John Krenicki was named a vice chairman of GE and will lead a newly created GE Energy Infrastructure business setment. He has been president and CEO of GE Energy. Previously, he was president and CEO of GE Plastics and GE Advanced Materials. Krenicki earned a bachelor’s degree in mechanical engineering from the University of Connecticut and a master’s degree in management from Purdue University.

Jeff Reinhart was named vice president at Omaha Public Power District’s Fort Calhoun Nuclear Station. Reinhart has nearly 30 years of nuclear power plant experience. He comes from the Institute of Nuclear Power Operations, where he served in a variety of management positions during a 22-year career.

Bob Randall, previously COO, has been named president and CEO of Doosan Hydro Technology. The company said he has helped guide the recent development and growth of Doosan Hydro Technology as a global provider of membrane technology solutions.

(GIVEN DATA)
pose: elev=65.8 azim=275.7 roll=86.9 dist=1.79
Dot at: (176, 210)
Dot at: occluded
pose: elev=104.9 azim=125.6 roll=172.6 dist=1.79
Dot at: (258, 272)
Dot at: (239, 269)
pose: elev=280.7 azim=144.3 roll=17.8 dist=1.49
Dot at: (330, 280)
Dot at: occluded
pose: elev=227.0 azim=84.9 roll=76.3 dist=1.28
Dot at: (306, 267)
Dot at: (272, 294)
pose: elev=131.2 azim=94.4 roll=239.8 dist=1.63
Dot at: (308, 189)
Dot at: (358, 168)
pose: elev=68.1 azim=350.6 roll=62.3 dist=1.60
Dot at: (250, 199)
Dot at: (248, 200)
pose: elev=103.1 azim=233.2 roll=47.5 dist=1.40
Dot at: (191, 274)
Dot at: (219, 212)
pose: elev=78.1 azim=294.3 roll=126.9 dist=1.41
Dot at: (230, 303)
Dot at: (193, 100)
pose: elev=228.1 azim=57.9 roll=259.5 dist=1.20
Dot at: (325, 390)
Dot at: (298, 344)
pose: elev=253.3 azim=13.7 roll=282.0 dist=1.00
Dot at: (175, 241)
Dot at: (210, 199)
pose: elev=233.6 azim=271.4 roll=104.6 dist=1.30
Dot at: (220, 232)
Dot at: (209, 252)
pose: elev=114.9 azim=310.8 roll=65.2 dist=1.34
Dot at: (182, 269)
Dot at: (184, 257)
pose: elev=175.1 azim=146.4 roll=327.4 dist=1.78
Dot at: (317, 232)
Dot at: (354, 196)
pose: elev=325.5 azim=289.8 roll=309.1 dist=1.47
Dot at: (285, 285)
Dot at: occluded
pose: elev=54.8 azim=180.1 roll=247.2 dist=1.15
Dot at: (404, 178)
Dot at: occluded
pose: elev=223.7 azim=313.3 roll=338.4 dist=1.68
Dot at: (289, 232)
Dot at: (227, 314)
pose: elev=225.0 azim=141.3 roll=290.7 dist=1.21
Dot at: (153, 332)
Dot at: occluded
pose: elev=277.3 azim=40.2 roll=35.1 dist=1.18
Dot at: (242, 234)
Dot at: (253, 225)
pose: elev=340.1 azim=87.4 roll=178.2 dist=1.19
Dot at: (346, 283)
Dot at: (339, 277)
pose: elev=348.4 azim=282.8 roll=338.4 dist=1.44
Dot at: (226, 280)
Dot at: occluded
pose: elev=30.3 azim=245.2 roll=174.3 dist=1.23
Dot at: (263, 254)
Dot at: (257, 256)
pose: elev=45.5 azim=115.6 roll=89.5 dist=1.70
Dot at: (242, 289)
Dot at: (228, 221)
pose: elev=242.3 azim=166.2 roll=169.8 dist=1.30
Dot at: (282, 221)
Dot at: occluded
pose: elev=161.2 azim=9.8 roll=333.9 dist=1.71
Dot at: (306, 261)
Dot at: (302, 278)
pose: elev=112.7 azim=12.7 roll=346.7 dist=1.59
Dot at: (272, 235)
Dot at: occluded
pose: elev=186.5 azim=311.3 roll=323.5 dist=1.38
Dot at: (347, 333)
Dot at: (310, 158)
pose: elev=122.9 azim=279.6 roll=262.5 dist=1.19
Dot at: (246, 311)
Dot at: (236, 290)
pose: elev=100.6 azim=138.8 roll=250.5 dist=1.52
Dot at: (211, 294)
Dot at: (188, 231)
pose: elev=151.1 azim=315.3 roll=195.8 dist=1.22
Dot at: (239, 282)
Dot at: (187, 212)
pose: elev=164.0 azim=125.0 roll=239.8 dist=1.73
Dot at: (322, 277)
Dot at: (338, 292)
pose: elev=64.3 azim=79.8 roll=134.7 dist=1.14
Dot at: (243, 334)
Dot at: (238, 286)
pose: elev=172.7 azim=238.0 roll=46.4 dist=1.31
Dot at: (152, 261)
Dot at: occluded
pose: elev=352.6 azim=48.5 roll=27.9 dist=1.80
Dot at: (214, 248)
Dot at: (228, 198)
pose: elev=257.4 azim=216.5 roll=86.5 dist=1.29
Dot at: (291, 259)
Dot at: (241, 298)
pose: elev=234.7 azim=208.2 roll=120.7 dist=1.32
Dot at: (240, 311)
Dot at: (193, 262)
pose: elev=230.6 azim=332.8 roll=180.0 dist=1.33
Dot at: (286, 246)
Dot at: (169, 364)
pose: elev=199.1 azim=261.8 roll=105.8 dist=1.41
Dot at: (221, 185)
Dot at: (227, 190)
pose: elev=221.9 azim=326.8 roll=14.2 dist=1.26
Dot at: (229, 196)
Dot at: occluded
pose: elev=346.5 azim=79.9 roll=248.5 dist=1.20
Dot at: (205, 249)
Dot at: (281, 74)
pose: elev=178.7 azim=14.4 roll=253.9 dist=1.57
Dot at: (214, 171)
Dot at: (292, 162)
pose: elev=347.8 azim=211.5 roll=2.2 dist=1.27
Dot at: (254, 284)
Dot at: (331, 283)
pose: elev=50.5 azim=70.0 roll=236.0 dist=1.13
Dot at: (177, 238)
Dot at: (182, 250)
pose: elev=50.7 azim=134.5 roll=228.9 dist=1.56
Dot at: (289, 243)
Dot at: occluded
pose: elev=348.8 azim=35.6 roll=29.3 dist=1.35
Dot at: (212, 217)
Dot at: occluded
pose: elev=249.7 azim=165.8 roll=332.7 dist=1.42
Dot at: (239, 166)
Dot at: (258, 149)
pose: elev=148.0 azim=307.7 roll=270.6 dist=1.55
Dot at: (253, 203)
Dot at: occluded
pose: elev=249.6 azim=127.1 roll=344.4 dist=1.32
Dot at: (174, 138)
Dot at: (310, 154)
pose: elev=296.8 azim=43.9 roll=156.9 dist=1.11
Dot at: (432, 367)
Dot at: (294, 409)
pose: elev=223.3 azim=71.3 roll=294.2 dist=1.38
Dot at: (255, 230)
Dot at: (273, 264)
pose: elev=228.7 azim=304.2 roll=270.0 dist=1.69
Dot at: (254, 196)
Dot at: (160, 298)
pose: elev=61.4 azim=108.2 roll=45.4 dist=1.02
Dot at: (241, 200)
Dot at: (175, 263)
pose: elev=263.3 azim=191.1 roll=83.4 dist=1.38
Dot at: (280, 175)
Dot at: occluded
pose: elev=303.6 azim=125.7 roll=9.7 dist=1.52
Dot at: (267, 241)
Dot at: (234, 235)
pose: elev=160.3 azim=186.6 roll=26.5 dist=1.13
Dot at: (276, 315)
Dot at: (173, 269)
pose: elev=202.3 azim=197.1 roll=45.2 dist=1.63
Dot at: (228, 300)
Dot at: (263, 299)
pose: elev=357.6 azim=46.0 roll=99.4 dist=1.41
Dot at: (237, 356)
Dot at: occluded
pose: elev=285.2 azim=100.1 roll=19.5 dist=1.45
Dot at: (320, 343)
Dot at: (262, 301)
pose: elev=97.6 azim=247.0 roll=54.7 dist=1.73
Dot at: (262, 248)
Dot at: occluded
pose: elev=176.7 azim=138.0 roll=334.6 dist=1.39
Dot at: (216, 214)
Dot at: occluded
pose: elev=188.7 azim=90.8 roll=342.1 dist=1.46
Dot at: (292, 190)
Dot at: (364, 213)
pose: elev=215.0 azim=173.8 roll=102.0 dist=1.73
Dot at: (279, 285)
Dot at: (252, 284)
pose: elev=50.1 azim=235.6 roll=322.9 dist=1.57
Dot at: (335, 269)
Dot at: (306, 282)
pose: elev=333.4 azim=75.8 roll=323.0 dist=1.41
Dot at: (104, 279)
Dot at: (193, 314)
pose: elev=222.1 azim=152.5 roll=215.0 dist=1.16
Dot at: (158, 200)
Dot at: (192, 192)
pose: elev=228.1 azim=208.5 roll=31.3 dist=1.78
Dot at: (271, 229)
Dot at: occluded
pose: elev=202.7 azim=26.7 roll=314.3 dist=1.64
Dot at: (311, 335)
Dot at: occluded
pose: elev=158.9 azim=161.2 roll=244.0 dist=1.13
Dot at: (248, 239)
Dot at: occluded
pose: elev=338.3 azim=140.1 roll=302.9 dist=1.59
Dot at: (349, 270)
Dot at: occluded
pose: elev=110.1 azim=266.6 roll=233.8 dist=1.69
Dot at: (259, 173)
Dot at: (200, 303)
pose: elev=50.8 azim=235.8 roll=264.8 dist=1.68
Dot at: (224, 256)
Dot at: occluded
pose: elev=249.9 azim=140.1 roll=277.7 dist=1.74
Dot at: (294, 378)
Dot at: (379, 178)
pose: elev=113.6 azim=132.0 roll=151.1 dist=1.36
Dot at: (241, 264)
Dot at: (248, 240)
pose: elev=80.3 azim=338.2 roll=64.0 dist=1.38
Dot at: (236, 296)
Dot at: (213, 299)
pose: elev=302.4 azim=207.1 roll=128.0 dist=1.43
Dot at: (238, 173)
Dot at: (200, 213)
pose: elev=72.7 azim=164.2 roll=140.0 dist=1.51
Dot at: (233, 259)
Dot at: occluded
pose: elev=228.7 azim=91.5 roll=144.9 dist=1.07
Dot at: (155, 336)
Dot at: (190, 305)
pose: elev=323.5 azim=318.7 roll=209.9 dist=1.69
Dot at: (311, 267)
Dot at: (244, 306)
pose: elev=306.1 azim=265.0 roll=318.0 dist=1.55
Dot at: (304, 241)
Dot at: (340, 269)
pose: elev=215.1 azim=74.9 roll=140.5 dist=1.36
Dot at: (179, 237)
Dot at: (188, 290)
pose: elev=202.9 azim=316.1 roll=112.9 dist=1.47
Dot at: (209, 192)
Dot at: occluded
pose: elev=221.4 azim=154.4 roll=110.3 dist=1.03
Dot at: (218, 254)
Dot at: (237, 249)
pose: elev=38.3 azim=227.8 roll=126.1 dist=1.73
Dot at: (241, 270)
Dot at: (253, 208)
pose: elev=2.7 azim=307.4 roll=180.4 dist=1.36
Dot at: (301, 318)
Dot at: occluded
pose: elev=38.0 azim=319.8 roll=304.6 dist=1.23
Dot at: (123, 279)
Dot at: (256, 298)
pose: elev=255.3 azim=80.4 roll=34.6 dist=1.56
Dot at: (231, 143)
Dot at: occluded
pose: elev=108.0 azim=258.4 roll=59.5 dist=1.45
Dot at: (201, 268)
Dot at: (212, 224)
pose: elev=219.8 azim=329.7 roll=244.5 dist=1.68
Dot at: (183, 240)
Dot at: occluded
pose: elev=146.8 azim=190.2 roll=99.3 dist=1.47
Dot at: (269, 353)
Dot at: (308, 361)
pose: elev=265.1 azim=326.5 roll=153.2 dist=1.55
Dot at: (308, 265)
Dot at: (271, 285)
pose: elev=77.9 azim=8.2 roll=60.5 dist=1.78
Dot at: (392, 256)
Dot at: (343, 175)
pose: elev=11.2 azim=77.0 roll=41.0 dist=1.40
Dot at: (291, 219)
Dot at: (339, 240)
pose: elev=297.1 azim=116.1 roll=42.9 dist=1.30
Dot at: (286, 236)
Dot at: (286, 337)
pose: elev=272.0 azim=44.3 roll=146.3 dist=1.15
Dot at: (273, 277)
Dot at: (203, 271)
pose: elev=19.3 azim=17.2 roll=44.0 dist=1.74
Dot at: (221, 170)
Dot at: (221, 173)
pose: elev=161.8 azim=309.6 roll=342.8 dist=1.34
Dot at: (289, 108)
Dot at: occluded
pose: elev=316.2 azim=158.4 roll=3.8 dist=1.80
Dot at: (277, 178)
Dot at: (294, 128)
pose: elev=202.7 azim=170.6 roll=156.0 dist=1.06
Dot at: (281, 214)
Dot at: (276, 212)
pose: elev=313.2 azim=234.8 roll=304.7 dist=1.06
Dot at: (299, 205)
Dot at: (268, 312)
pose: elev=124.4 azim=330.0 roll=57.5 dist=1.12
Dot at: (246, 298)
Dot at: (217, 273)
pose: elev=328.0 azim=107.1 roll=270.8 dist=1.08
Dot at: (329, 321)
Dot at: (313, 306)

(TASK REQUIREMENTS)
#1 Answer these questions using the text on executive appointments:
(a) From which university did John Krenicki receive his master's degree?
(b) How long was Jeff Reinhart's career at the Institute of Nuclear Power Operations?
(c) What position did Bob Randall hold before being named president and CEO?
#2 Name every person who is named in the text on executive appointments.
#3 Write out the text on executive appointments word for word from "Jeff Reinhart was" to "a 22-year career.".
The items have no connection to the text on executive appointments.

(EXERCISE RESULTS)
#1
(a) Purdue University
(b) 22 years
(c) COO

#2 John Krenicki, Jeff Reinhart, Bob Randall

#3
Jeff Reinhart was named vice president at Omaha Public Power District’s Fort Calhoun Nuclear Station. Reinhart has nearly 30 years of nuclear power plant experience. He comes from the Institute of Nuclear Power Operations, where he served in a variety of management positions during a 22-year career.